:: Prompt ::
Your answer must be a single number: how many lines in the records include the word "ring".

Joint position lists:
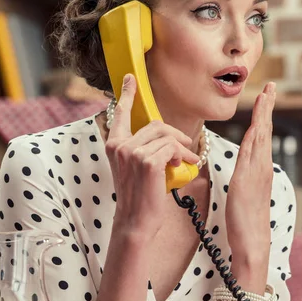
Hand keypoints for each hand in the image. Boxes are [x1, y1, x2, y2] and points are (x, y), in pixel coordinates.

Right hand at [105, 74, 199, 236]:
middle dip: (176, 135)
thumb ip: (143, 150)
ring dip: (182, 148)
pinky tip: (185, 165)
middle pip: (156, 124)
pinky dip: (183, 156)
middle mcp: (120, 146)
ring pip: (166, 136)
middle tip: (187, 148)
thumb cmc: (139, 197)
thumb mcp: (135, 169)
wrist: (135, 221)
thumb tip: (166, 138)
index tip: (130, 79)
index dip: (128, 95)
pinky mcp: (147, 162)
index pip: (120, 114)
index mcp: (114, 145)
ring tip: (187, 161)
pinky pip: (172, 148)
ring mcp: (132, 153)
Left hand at [225, 82, 275, 279]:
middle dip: (267, 107)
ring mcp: (257, 174)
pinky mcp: (248, 181)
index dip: (262, 115)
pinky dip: (255, 137)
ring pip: (260, 138)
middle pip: (263, 131)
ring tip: (266, 95)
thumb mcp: (242, 193)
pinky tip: (256, 124)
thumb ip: (243, 177)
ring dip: (263, 115)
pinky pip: (252, 154)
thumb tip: (241, 168)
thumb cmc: (245, 222)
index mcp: (258, 169)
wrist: (252, 242)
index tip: (265, 96)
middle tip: (271, 86)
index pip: (259, 136)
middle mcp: (261, 168)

:: Written solution ::
8